▸ Exercise
Filter the records below for the word "followed". Copy each line that holds it.

(Excerpted data begins)

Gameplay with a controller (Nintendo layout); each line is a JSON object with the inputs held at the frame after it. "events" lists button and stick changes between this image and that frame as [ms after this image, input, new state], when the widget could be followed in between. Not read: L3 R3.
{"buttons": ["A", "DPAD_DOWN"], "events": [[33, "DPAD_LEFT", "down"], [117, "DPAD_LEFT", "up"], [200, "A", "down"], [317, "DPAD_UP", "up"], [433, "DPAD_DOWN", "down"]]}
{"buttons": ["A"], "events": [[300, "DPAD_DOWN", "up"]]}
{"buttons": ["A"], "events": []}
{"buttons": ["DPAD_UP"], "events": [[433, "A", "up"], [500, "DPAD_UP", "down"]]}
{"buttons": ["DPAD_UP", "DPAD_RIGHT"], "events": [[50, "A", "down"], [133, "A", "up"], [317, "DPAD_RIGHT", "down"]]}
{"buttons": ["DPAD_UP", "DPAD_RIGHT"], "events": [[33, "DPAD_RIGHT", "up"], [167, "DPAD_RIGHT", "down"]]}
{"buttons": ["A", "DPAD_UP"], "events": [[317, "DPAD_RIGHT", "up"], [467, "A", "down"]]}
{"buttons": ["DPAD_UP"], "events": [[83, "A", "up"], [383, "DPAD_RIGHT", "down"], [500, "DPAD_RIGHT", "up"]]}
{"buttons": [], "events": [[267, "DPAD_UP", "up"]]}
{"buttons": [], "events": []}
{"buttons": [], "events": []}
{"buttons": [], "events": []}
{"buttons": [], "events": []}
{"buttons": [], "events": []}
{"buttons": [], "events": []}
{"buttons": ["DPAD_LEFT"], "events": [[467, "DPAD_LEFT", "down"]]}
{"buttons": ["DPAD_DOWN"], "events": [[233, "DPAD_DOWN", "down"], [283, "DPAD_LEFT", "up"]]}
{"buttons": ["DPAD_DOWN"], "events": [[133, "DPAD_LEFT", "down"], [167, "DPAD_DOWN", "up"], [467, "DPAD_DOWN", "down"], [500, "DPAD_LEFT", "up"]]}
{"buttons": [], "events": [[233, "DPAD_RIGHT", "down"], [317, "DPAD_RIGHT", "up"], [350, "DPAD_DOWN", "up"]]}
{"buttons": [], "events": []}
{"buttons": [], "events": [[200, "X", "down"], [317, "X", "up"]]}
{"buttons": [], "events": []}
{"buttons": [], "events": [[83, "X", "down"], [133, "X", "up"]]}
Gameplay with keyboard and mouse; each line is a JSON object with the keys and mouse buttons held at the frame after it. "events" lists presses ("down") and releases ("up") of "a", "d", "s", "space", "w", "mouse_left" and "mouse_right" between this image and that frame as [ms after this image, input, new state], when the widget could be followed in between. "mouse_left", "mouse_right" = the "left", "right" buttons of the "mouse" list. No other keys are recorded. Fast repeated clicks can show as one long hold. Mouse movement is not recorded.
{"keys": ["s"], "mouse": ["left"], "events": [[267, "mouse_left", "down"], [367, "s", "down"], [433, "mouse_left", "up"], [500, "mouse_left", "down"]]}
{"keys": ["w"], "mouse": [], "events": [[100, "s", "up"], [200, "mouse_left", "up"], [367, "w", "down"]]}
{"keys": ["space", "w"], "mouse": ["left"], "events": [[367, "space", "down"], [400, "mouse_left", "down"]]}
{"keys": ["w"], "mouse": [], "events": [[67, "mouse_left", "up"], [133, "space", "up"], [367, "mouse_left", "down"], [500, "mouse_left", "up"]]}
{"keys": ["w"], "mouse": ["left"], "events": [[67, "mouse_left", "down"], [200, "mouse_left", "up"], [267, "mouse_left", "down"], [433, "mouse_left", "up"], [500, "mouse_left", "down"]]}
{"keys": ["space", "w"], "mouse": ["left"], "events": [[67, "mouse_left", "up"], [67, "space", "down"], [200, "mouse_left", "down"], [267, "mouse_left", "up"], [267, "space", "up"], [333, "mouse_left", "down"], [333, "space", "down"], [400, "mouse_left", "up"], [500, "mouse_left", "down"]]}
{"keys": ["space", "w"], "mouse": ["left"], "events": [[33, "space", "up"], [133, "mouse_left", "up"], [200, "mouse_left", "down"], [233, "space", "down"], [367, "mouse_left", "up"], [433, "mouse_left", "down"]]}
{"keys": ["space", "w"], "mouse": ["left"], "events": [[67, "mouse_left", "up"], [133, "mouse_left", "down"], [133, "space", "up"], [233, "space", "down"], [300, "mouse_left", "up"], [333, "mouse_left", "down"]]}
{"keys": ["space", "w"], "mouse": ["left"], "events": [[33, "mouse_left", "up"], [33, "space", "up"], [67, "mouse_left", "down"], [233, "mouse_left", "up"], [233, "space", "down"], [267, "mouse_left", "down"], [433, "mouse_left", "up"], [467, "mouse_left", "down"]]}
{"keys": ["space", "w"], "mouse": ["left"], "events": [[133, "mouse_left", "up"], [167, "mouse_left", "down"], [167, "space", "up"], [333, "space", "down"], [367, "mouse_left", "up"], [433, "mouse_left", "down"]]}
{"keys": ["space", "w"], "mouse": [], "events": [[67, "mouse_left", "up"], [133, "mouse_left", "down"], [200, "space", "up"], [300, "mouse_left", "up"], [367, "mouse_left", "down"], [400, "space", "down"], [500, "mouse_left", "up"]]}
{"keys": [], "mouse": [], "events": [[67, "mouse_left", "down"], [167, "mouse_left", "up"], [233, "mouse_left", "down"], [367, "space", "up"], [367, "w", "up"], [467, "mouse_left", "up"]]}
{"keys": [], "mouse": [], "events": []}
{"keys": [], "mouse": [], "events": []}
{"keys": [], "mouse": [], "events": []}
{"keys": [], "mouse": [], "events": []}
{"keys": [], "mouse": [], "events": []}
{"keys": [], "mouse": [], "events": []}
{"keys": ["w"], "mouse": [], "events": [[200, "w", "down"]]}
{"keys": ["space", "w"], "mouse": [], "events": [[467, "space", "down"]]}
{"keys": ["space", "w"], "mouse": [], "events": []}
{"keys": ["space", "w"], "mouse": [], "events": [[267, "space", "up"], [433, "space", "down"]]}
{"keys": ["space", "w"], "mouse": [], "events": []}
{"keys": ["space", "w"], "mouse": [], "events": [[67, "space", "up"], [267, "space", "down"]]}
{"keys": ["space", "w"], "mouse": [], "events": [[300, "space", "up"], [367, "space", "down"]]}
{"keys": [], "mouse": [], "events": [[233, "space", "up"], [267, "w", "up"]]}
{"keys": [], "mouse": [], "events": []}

(Excerpted data ends)

▸ Response
Gameplay with a controller (Nintendo layout); each line is a JSON object with the inputs held at the frame after it. "events" lists button and stick changes between this image and that frame as [ms after this image, input, new state], when the widget could be followed in between. Not read: L3 R3.
Gameplay with keyboard and mouse; each line is a JSON object with the keys and mouse buttons held at the frame after it. "events" lists presses ("down") and releases ("up") of "a", "d", "s", "space", "w", "mouse_left" and "mouse_right" between this image and that frame as [ms after this image, input, new state], when the widget could be followed in between. "mouse_left", "mouse_right" = the "left", "right" buttons of the "mouse" list. No other keys are recorded. Fast repeated clicks can show as one long hold. Mouse movement is not recorded.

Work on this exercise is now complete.